There are millions of reasons why having kids makes it harder to maintain your weight. Whenever they can’t finish their dinner, you’re there to help out; when you finally get them to nod off after the night time struggle, you reward yourself with that chocolate bar in the fridge. However, nothing gets in the way of your wellbeing and weight quite like the fact that you simply don’t have the time. Still, even though your precious minutes of free time are now used to take your kids to the park, you can use this as a wellness opportunity. Here’s how you can turn the local children’s playground into your own gym.

 

The Slide

Standing at the ladder with your arms holding the rails for support, bring your right leg up to the highest rung possible. Then, use your glutes and hamstrings to bring up your left leg, and then return to your starting position one foot at a time. Alternate between your legs for 12-15 reps on each side, and you’ll also improve your core, balance and stability.

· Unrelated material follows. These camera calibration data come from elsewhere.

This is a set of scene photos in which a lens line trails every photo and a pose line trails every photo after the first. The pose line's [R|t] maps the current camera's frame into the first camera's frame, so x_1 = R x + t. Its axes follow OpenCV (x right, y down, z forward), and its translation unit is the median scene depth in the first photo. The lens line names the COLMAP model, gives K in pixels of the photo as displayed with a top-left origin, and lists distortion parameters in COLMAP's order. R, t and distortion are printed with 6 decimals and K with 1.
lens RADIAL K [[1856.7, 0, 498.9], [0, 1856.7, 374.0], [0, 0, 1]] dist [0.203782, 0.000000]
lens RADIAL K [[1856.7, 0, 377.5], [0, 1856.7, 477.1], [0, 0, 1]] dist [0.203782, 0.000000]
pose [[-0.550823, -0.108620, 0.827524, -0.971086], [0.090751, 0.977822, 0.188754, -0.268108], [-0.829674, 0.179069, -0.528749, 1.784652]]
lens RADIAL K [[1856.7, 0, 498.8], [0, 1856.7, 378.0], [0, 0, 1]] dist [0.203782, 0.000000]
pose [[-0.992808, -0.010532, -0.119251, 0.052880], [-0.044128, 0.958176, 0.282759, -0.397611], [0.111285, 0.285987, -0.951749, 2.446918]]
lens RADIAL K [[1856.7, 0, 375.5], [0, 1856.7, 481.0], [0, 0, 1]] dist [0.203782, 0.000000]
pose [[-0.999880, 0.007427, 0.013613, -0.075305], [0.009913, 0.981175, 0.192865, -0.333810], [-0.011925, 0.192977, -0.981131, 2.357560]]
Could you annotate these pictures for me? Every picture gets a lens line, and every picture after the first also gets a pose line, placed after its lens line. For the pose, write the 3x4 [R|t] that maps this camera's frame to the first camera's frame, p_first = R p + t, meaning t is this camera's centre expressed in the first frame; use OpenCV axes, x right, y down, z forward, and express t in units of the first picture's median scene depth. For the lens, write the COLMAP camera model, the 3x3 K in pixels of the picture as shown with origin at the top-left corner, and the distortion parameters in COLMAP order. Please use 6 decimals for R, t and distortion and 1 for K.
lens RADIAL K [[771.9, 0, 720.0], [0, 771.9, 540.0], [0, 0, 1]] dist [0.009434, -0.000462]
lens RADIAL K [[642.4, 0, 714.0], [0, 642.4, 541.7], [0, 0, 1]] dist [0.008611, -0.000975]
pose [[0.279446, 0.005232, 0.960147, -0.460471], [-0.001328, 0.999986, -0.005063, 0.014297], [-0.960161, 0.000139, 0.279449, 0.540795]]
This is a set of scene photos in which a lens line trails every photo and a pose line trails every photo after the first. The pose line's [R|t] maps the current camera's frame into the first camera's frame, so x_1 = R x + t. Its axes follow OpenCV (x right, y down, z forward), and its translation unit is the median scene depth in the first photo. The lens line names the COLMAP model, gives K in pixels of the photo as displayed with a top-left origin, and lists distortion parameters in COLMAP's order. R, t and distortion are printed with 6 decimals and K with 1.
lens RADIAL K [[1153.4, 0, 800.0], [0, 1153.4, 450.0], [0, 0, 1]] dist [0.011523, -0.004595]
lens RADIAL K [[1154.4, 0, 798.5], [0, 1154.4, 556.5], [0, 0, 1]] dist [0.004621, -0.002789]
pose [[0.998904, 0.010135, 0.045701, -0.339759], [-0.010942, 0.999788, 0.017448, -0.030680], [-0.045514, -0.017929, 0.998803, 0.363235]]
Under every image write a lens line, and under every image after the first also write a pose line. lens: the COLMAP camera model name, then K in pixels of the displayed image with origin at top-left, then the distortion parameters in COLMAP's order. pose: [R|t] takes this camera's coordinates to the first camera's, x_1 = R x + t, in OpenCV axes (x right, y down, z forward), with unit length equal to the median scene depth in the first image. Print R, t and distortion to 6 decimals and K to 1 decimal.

Standing at the bottom of a slide with your back to the top, bend your left leg backwards in a lunge position and rest the foot on the slide with your hands on your hips. Then, bend your right knee until your thigh is parallel to the ground, and press through the right heel to rise back to the starting position. Do this for 10-12 reps on both legs.

 

The Swings

Put your hands on the ground and rest your feet on the seat of the swing, shoelaces down (you should be in a push-up position). Then – keeping your body steady and your core strong – bend your knees slowly and bring them in towards your chest. Once you’ve straightened your legs back to the starting position, repeat for 10-15 reps.

Sitting on the swing and holding the chains firmly with your hands, lean back until your torso is at a 45-degree angle and extend your legs while engaging your abs. Your arms should be gripping the swing’s chains for balance about the same height as your chest, and your body should be making a “V” shape. Then, cross your left calf over your right shin, uncross, and repeat with the other leg. Do this another 15-20 times without dropping your legs or disengaging your abs.